Le 3 janvier, Libération publie à son tour une interview de Mesrine. Celui-ci raconte avec complaisance ses derniers exploits et surtout précise qu'il avait eu l'intention d'exécuter le juge Petit, qui l'avait condamné à 20 ans de réclusion. « Ce n'était pas, écrit-il, une simple vengeance, c'était pour foutre un impact terrible. Le destin n'a pas voulu que je fasse cette erreur. »
Début mars, en Belgique, Interpol met la main sur François Besse, complice occasionnel de Mesrine, puisqu'ils avaient quitté la Santé ensemble. Mais il ne semble pas que cette complicité se soit poursuivie entre les deux hommes.
Quelques jours plus tard, un inspecteur de police, Jean-Bernard Vincent, est arrêté à la suite d'un hold-up. Dans certains milieux, on insinue que, lorsqu'il appartenait à la brigade antigang, il aurait tenu Jacques Mesrine au courant des développements de l'enquête ouverte après son évasion, lui permettant ainsi d'éviter facilement les pièges de la police. Ces bruits ont été formellement démentis par le commissaire Broussard qui poursuit ses investigations pour retrouver l'ennemi public numéro un.

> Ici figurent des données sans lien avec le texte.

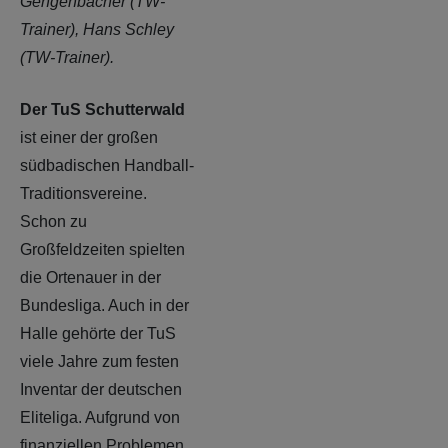
Gengenbacher
(TW-
Trainer),
Hans Schley
(TW-Trainer).
Der TuS Schutterwald
ist einer der großen
südbadischen Handball-
Traditionsvereine.
Schon zu
Großfeldzeiten spielten
die Ortenauer in der
Bundesliga. Auch in der
Halle gehörte der TuS
viele Jahre zum festen
Inventar der deutschen
Eliteliga. Aufgrund von
finanziellen Problemen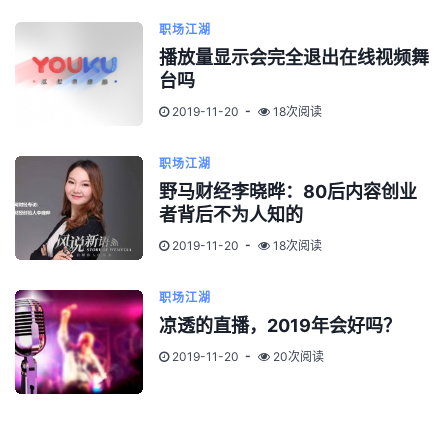
职场江湖
播放量显示会完全退出在线视频舞
台吗
2019-11-20
18次阅读
职场江湖
野马财经李晓晔：80后内容创业
者背后不为人知的
2019-11-20
18次阅读
职场江湖
凉透的直播，2019年会好吗？
2019-11-20
20次阅读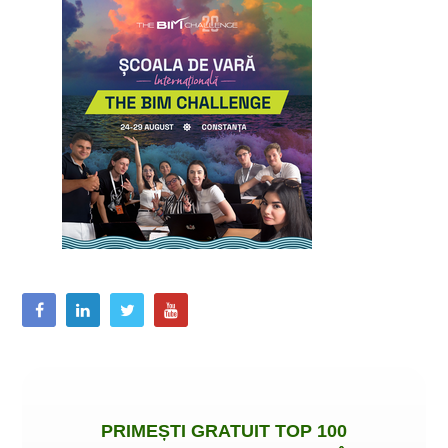
PRIMEȘTI
GRATUIT
TOP 100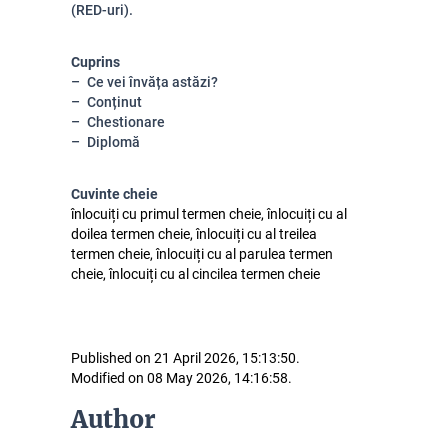
(RED-uri).
Cuprins
Ce vei învăța astăzi?
Conținut
Chestionare
Diplomă
Cuvinte cheie
înlocuiți cu primul termen cheie, înlocuiți cu al
doilea termen cheie, înlocuiți cu al treilea
termen cheie, înlocuiți cu al parulea termen
cheie, înlocuiți cu al cincilea termen cheie
Published on 21 April 2026, 15:13:50.
Modified on 08 May 2026, 14:16:58.
Author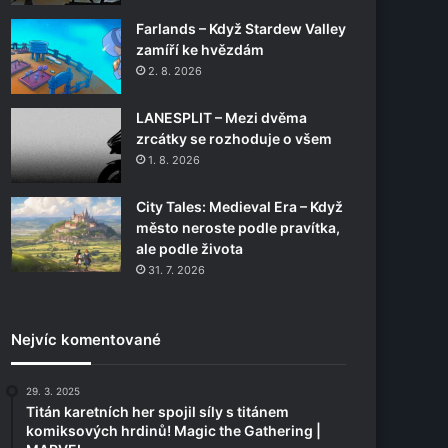
Farlands – Když Stardew Valley
zamíří ke hvězdám
2. 8. 2026
LANESPLIT – Mezi dvěma
zrcátky se rozhoduje o všem
1. 8. 2026
City Tales: Medieval Era – Když
město neroste podle pravítka,
ale podle života
31. 7. 2026
Nejvíc komentované
29. 3. 2025
Titán karetních her spojil síly s titánem
komiksových hrdinů! Magic the Gathering |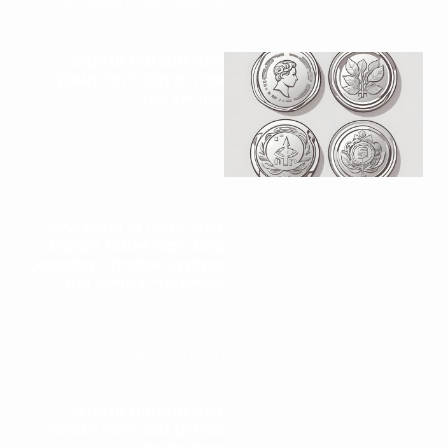
גל מבצע סקירה מקיפה של..
קונה מטבעות עתיקים
ונדירים מכל רחבי העולם
בקריית אונו
תהליך קניית מטבעות עתיקים
ונדירים מתחיל בפגישה אישית
עם גל הולינדר. גל מבצע סקירה
מקיפה של המטבעות,..
קונה ירושה או עיזבון שיש
בהם חפצי אמנות וחפצים
עתיקים, אוספים, תכשיטים,
ציורים וכד' בקריית אונו
תהליך קניית ירושה או עיזבון
מתחיל בפגישה בבית הלקוח או
במקום האחסון של הפריטים. גל
הולינדר מבצע..
קונה מטבעות עתיקים
ונדירים מכל רחבי העולם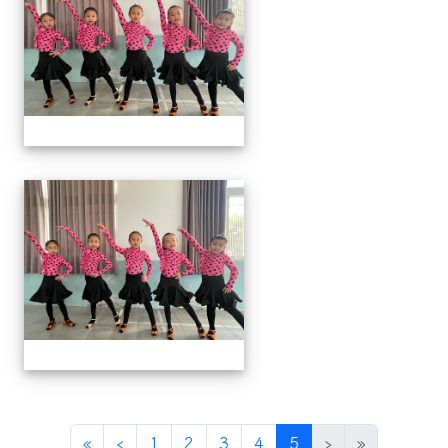
113上社團照片
(current)
«
‹
1
2
3
4
5
›
»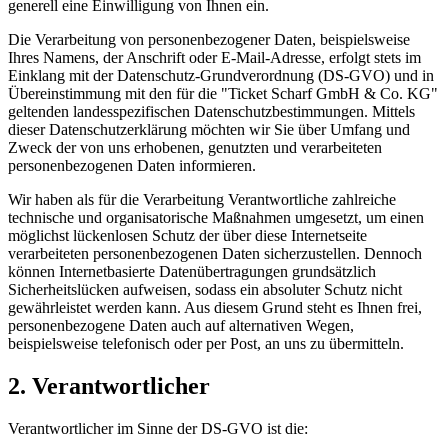
generell eine Einwilligung von Ihnen ein.
Die Verarbeitung von personenbezogener Daten, beispielsweise
Ihres Namens, der Anschrift oder E-Mail-Adresse, erfolgt stets im
Einklang mit der Datenschutz-Grundverordnung (DS-GVO) und in
Übereinstimmung mit den für die "Ticket Scharf GmbH & Co. KG"
geltenden landesspezifischen Datenschutzbestimmungen. Mittels
dieser Datenschutzerklärung möchten wir Sie über Umfang und
Zweck der von uns erhobenen, genutzten und verarbeiteten
personenbezogenen Daten informieren.
Wir haben als für die Verarbeitung Verantwortliche zahlreiche
technische und organisatorische Maßnahmen umgesetzt, um einen
möglichst lückenlosen Schutz der über diese Internetseite
verarbeiteten personenbezogenen Daten sicherzustellen. Dennoch
können Internetbasierte Datenübertragungen grundsätzlich
Sicherheitslücken aufweisen, sodass ein absoluter Schutz nicht
gewährleistet werden kann. Aus diesem Grund steht es Ihnen frei,
personenbezogene Daten auch auf alternativen Wegen,
beispielsweise telefonisch oder per Post, an uns zu übermitteln.
2. Verantwortlicher
Verantwortlicher im Sinne der DS-GVO ist die: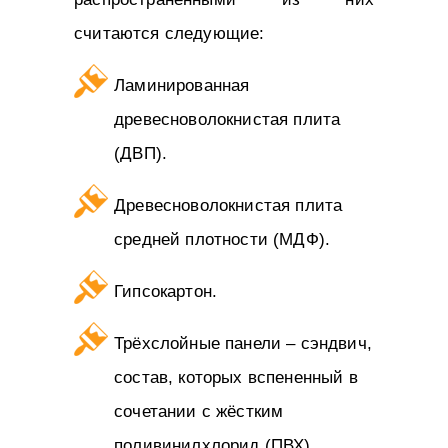
считаются следующие:
Ламинированная
древесноволокнистая плита
(ДВП).
Древесноволокнистая плита
средней плотности (МДФ).
Гипсокартон.
Трёхслойные панели – сэндвич,
состав, которых вспененный в
сочетании с жёстким
поливинилхлорид (ПВХ).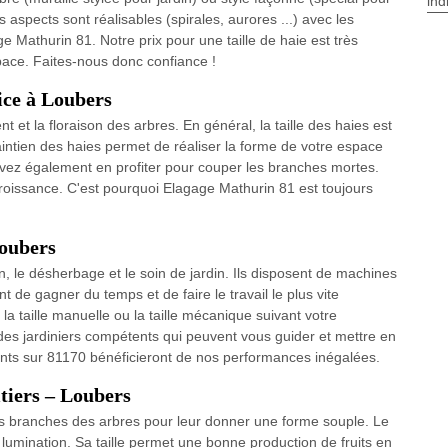
ind
 aspects sont réalisables (spirales, aurores ...) avec les
e Mathurin 81. Notre prix pour une taille de haie est très
space. Faites-nous donc confiance !
vice à Loubers
t et la floraison des arbres. En général, la taille des haies est
aintien des haies permet de réaliser la forme de votre espace
uvez également en profiter pour couper les branches mortes.
croissance. C'est pourquoi Elagage Mathurin 81 est toujours
Loubers
en, le désherbage et le soin de jardin. Ils disposent de machines
t de gagner du temps et de faire le travail le plus vite
la taille manuelle ou la taille mécanique suivant votre
es jardiniers compétents qui peuvent vous guider et mettre en
ents sur 81170 bénéficieront de nos performances inégalées.
itiers – Loubers
t les branches des arbres pour leur donner une forme souple. Le
eur lumination. Sa taille permet une bonne production de fruits en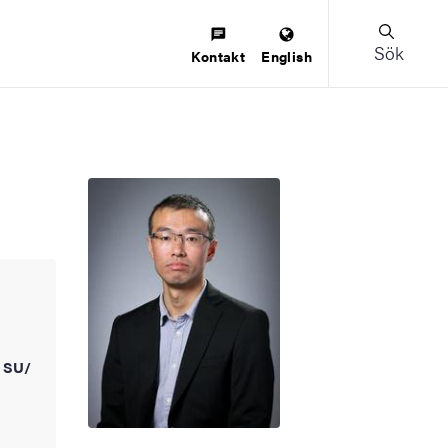
Sök
Kontakt
English
n SU/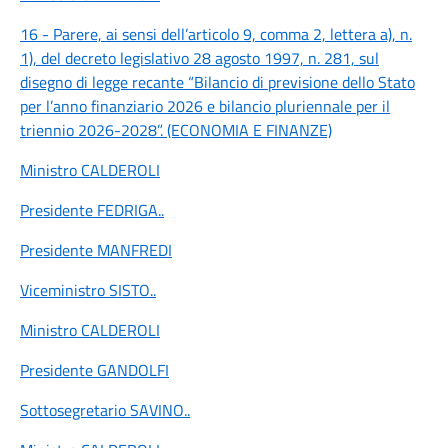
16 - Parere, ai sensi dell’articolo 9, comma 2, lettera a), n.
1), del decreto legislativo 28 agosto 1997, n. 281, sul
disegno di legge recante “Bilancio di previsione dello Stato
per l’anno finanziario 2026 e bilancio pluriennale per il
triennio 2026-2028”. (ECONOMIA E FINANZE)
Ministro CALDEROLI
Presidente FEDRIGA
..
Presidente MANFREDI
Viceministro SISTO
..
Ministro CALDEROLI
Presidente GANDOLFI
Sottosegretario SAVINO
..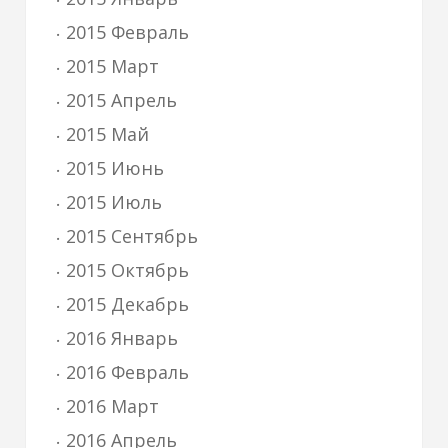
2015 Февраль
2015 Март
2015 Апрель
2015 Май
2015 Июнь
2015 Июль
2015 Сентябрь
2015 Октябрь
2015 Декабрь
2016 Январь
2016 Февраль
2016 Март
2016 Апрель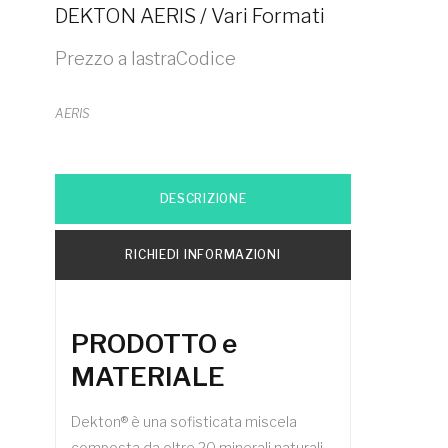
DEKTON AERIS / Vari Formati
Prezzo a lastraCodice
AERIS
DESCRIZIONE
RICHIEDI INFORMAZIONI
PRODOTTO e
MATERIALE
Dekton® è una sofisticata miscela
composta da oltre 20 minerali naturali,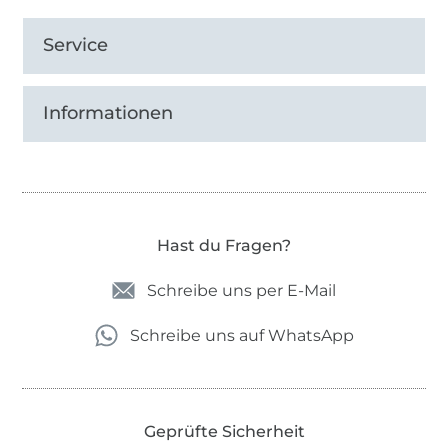
Service
Informationen
Hast du Fragen?
Schreibe uns per E-Mail
Schreibe uns auf WhatsApp
Geprüfte Sicherheit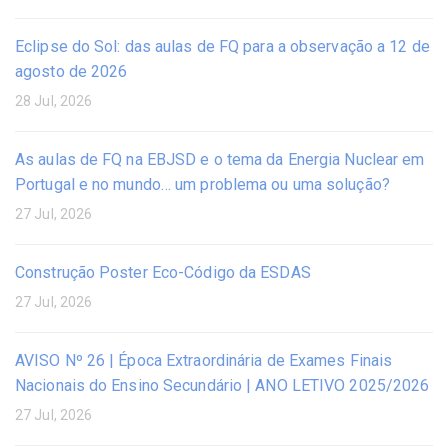
Eclipse do Sol: das aulas de FQ para a observação a 12 de
agosto de 2026
28 Jul, 2026
As aulas de FQ na EBJSD e o tema da Energia Nuclear em
Portugal e no mundo… um problema ou uma solução?
27 Jul, 2026
Construção Poster Eco-Código da ESDAS
27 Jul, 2026
AVISO Nº 26 | Época Extraordinária de Exames Finais
Nacionais do Ensino Secundário | ANO LETIVO 2025/2026
27 Jul, 2026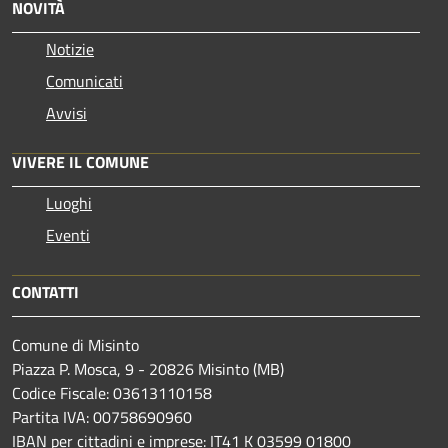
NOVITÀ
Notizie
Comunicati
Avvisi
VIVERE IL COMUNE
Luoghi
Eventi
CONTATTI
Comune di Misinto
Piazza P. Mosca, 9 - 20826 Misinto (MB)
Codice Fiscale: 03613110158
Partita IVA: 00758690960
IBAN per cittadini e imprese: IT41 K 03599 01800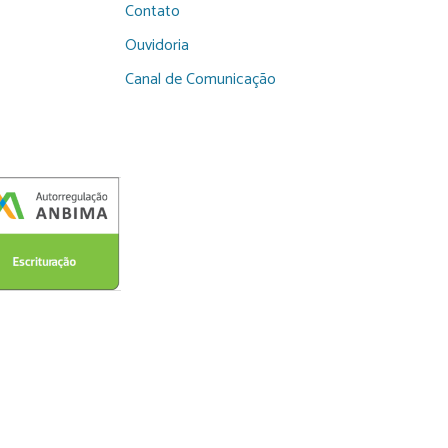
Contato
Ouvidoria
Canal de Comunicação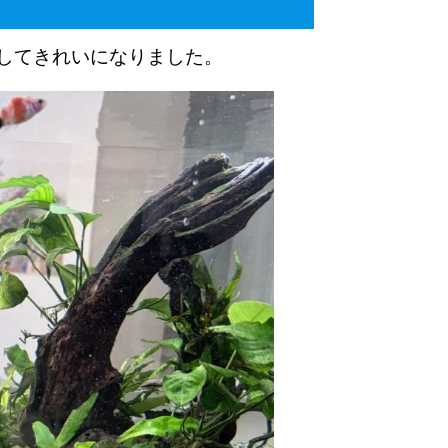
除してきれいになりました。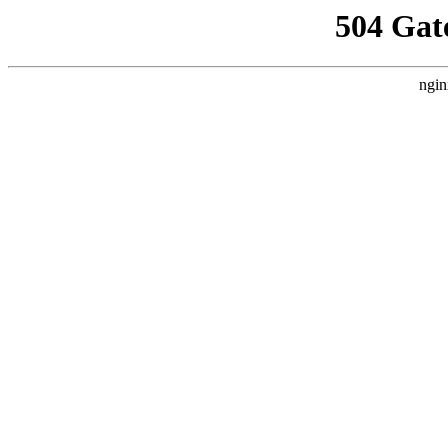
504 Gat
ngin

Scandales dans les casinos
Au Ruhl, « rien ne va plus ». En, juillet 1978, au casino Ruhl de Nice, la petite phrase traditionnelle résume très bien la situation. 28 personnes viennent d'être inculpées : 15 croupiers, 5 chefs de table et 8 barons. On sait qu'en terme de jeu un baron est un compère. Motif de l'inculpation : vols de plaques, détournements de gains, fraudes diverses, complicité de recel.